[MUD-Dev] DESIGN: Player pyramid
Sporky McBeard
sporky at squidi.net
Mon Feb 7 16:55:59 CET 2005
"Mike Rozak" <Mike at mxac.com.au> wrote:
> A few days ago I thought of an interesting player model, which
> organizes players into a pyramid-like shape:
It seems to me that you are trying to group players by some
arbitrary criteria. I mean, you've got a pyramid. Now what? You can
certainly group players by their motivations, but I don't think
you'll find many answers from it. It also assumes that a player
stays in one particular level. Personally, by your chart, I've been
at every level at least a dozen different times in the hundreds of
MMORPGs and MUDs I've played.
I'm going to go out on a limb and suggest that what a player WANTS
from a game and what a player GETS from a game is based more on the
game itself than the player. Obviously, personal preference does
factor in, but we are creatures that adapt to our surroundings
rather well. In the right circumstances, we can seem to be
completely different persons.
Categorizing people's motives by their outward actions tends to be
misleading. You can make anybody into anything, and you'll
frequently find people who exist in several categories at the same
time. I don't think that being a 60% achiever/40% killer means
anything at all. We certainly can't use it to predict future
actions.
> The model exhibits a conflict amongst the players:
The conflict between players comes out of just about everything in a
game. Teenagers who think L33t-speak is cool are just going to
upset us older folks who don't know what that new fangled "emo" crap
is or why you'd want it. People who want to play for 15 minutes
aren't going to get along with people who want to play for two
hours. People who want to be merchants won't like power
gamers. PvPers won't agree with PvEers, and neither of them will
like socializers.
You don't have to go out of your way to find conflict. We are all
different. We always have been and we always will be. If we can have
wars over something as silly as religion, we will certainly have
virtual wars (where there is less risk and danger) over something
even sillier. Understanding a conflict won't stop it, and I'm not
convinced that we should stop it. It's our differences that make us
nifty.
> After all, if every player wants to be an intergalactic trader,
> there won't be anyone around to buy the goods. A world needs
> consumers (game-like players) to keep intergalatic traders happy.

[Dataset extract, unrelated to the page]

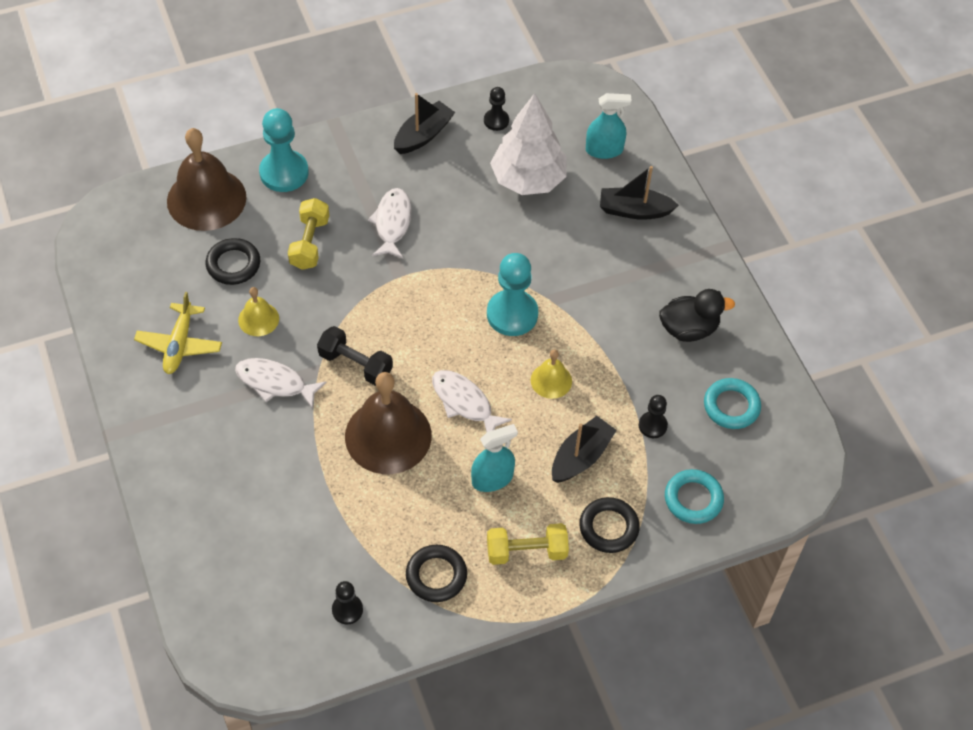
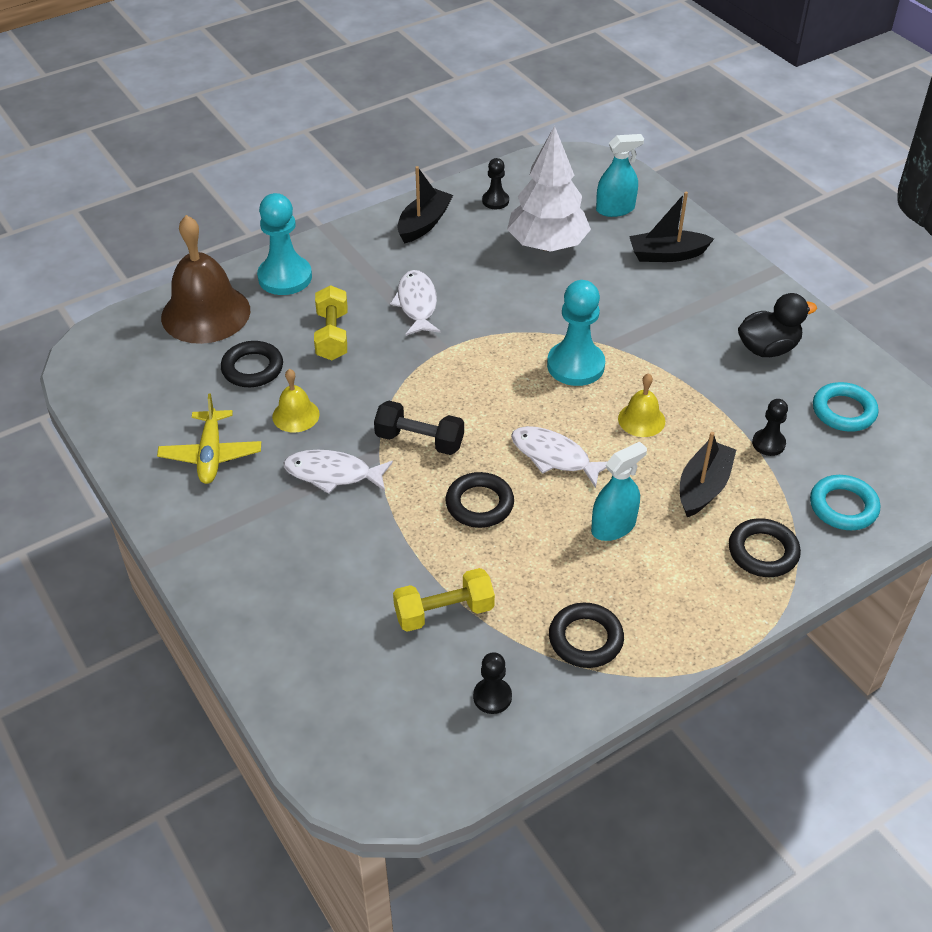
camera: 10 degrees left, 10 degrees down
(388, 435) = (479, 504): brown bell -> black ring
(526, 551) = (680, 593): yellow dumbbell -> yellow dumbbell (444, 612)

See? This is what I'm talking about. You don't need to worry about
every player being an intergalactic trader, because players will
naturally segregate themselves into little
cliques/tribes/gangs/whatever. If killing monkeys becomes popular,
you'll see people starting to kill monkeys because they want to
belong, and you'll see people purposely not killing monkeys to not
belong, and you'll see people trying to save the monkeys because
they like monkeys better than people (and let's face it, who
doesn't?). The more people you have, the more possibilities you have
(even in something limited like CoH), and the more conflicts you'll
have to deal with.
But what you are talking about is economics. Traders need to make
money to be happy... Or do they? You see, there will be people who
are traders because they enjoy trading. Making it profitable will
just sweeten the deal, but it will also cause people who don't enjoy
being a trader to do it for that profit. Now you've fractured the
class into what are essentially power gamers (people who derive
their fun from exploiting a system for gain) and sucker gamers
(people who derive their fun from a particular activity, no matter
how broke it may be) - and now you've got conflict between the two
sides. How do you balance something like that, except to give the
power gamers an easier outlet to keep them away from these
particular suckers?
If you don't think this happens, go over to the WoW forums and check
out the difference between the under balanced class (warriors) and
the over balanced class (paladins). The strange thing is, power
gamers in one area may be suckers in another. For instance, if you
like crafting, but not fighting, you might pick the exploity combat
class but pick a sucker crafting class. When you aren't having fun,
you want to get the gain with the least amount of trouble. When you
are, there is no limit to the trouble you'll put up with.